Charting the stock price of CrowdStrike during the past 12 months

In addition to industry advocacy, Bernard said partners are now responsible for sourcing over 65% of new logos for CrowdStrike, up from 50% in a sizeable demonstration of ecosystem power. This is a channel trained to hunt not merely fulfil.

“None of this is by accident – when we have a plan and work together, we get results,” he stressed. “It’s generally not rocket science.”

Such a simplistic go-to-market strategy is shaped by Accelerate, a new partner program built to help partners “land and expand” with Falcon as the primary vehicle for growth.

The program is open to all partner types including value-added resellers (VARs), managed service providers (MSPs), managed security service providers (MSSPs) and system integrators (SIs), as well as distributors, telecommunication providers, independent software vendors (ISVs), insurers and cloud marketplaces.

“Partners must focus on selling the platform, not the product,” Bernard outlined. “Don’t sell us short and think that CrowdStrike equals EDR – look at our platform today and it’s evident that EDR is now a small piece of the puzzle.

“There’s so many capabilities in our 28 modules and so many different journeys that partners can take customers on.”

This approach will be rewarded through initiatives like CrowdCard, where individual sales and solution engineering professionals earn cash-back rewards on a branded CrowdStrike debit card.

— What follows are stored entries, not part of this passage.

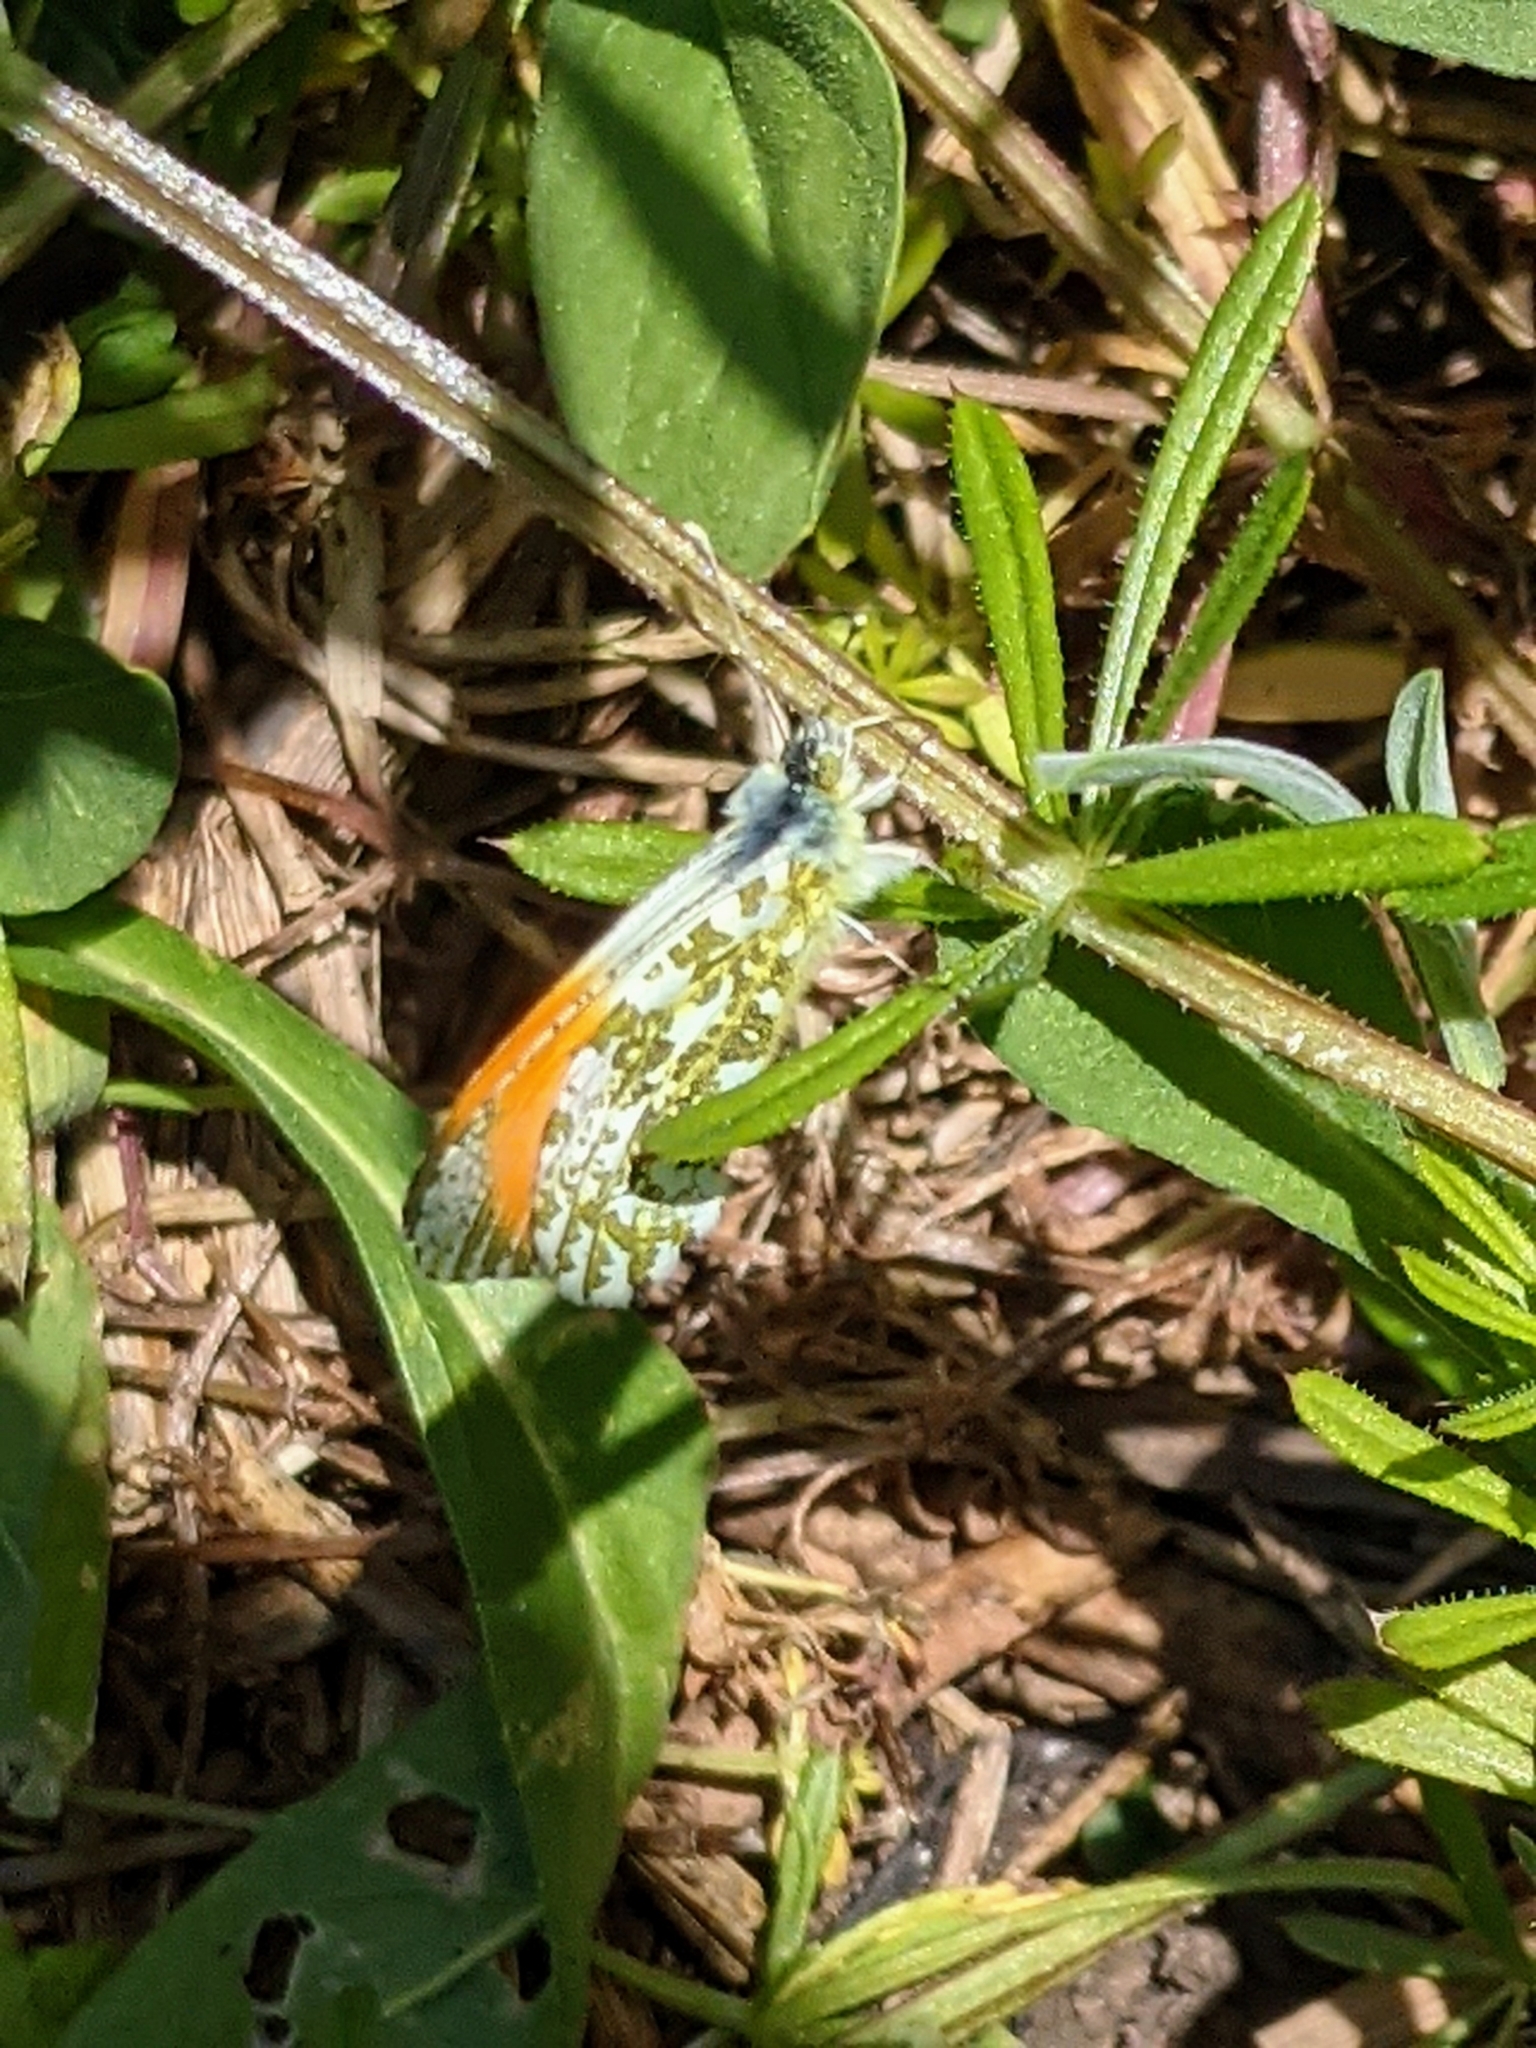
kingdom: Animalia
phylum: Arthropoda
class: Insecta
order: Lepidoptera
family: Pieridae
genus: Anthocharis
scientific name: Anthocharis cardamines
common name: Orange-tip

Rewards aim to incentivise new customer transactions as well as platform expansion across strategic solution areas – reward payments are delivered within days.

Meanwhile, “attractive margins, discount tiers and back-end rebates” are also available to support the building of focused and profitable CrowdStrike practices.

“We have a saying internally… are you living by a calendar or a watch?” Bernard said.

The approach to starting a cloud security campaign in market was outlined as an example:

  • The calendar approach is… ‘let’s set up a meeting in the second quarter after the holidays and travel, when everyone is free’.
  • The watch approach is… ‘let’s set up a meeting in a couple of hours. Let’s go’.

“We don’t like the calendar approach, we like the watch approach,” he advised. “This is important for our culture because even though we’re now about 8,500 employees, we want to keep the urgency of a start-up.”